Since the enthusiasm about landing the Amazon HQ2 is very much about the high-impact tech jobs, it’s easy to side step that the District has always out-paced most other cities in playing host to big tech brands.
That story has mostly been tied to the transition of corporate tech into traditional lobbying outfits — something largely expanded amid this administration’s unpredictability. Look to Apple‘s leadership here or the government affairs layoffs at Microsoft in recent years. So, though real estate analysts swoon over Facebook doubling its Terrell Place footprint and Twitter has marketed its local office, local tech leaders don’t always quite know if the impressive checklist of household tech company offices really means much to growing a tech scene here.
“Those offices just are not engaged in the innovation community,” said Ryan Ross, the bearded program director of the Halcyon Incubator, which focuses on social good companies. A check with other local tech founders recently netted similar responses.
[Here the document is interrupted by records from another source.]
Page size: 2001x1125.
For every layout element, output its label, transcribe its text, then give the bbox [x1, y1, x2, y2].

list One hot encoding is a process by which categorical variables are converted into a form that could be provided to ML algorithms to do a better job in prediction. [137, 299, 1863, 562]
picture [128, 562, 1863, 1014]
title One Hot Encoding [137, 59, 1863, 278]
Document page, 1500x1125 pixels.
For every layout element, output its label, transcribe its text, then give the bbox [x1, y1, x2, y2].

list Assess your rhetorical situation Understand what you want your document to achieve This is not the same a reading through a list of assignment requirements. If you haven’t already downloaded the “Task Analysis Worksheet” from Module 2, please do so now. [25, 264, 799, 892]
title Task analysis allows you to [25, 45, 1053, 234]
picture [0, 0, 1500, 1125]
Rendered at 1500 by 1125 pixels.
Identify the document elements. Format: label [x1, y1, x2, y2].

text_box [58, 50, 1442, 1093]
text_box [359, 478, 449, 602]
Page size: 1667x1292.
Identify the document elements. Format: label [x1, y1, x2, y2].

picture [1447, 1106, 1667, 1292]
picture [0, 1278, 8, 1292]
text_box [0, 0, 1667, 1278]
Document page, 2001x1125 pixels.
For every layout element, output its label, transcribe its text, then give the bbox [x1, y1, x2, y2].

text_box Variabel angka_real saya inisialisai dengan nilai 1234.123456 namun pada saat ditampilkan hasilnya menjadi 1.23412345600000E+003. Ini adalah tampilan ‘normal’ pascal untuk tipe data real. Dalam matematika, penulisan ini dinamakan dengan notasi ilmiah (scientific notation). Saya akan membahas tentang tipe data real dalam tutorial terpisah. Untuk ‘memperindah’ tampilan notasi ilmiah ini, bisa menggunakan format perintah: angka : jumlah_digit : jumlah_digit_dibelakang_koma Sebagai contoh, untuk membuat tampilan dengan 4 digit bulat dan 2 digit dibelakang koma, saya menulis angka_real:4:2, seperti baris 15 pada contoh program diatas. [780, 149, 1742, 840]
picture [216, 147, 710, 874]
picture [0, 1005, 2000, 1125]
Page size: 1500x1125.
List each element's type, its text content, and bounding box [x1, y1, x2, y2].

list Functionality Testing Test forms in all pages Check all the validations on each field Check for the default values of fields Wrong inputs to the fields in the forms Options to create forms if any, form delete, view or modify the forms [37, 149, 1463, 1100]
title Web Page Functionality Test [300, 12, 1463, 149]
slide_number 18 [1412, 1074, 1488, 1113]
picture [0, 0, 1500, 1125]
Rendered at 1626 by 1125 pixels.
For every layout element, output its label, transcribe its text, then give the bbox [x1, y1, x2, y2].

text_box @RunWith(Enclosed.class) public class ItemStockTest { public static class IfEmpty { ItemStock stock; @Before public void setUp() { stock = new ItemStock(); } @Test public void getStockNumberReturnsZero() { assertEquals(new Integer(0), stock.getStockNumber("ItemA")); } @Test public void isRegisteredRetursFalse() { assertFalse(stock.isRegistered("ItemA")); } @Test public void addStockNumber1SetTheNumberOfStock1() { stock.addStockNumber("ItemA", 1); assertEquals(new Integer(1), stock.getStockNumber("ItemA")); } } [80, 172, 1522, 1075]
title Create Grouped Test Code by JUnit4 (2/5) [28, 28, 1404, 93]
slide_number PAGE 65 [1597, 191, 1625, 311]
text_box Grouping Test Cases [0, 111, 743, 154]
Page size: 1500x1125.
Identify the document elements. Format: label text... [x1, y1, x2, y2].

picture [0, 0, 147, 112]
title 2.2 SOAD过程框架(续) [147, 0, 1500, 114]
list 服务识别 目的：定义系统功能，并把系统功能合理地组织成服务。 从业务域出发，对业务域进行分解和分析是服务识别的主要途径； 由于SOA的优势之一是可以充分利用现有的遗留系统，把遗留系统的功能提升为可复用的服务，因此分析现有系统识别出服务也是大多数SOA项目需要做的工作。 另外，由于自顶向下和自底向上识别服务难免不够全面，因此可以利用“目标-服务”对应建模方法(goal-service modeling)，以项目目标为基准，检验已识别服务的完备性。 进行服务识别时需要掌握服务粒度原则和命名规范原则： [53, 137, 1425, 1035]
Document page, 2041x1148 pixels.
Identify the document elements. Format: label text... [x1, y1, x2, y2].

But there are glimmers of impact, like when Google launched a engineering diversity pilot with Howard University and hosted recruiting events here. Locally, news of the 500-person Yelp office caused cheers, because even its sales and marketing focus went beyond the one-industry-town feel of other lobbying-focused offices. Even the Amazon Web Services corporate office in Virginia’s Fairfax County seemed compelling.
But lately this reporter has taken to asking local tech leaders if only limited engagement with big tech brands is a missed opportunity. Most connected founders and tech scene advocates say there might be someone at one or two of the local offices whom they can call, but there was limited sense of their existence here being anything more than interesting for real estate and policy wonks.
But Ross said something at a Gensler-hosted panel event during DC Startup Week that stuck out:
“If they’re not here in the first place, you can’t engage at all,” said Ross. “The value of D.C. is that everyone is here.”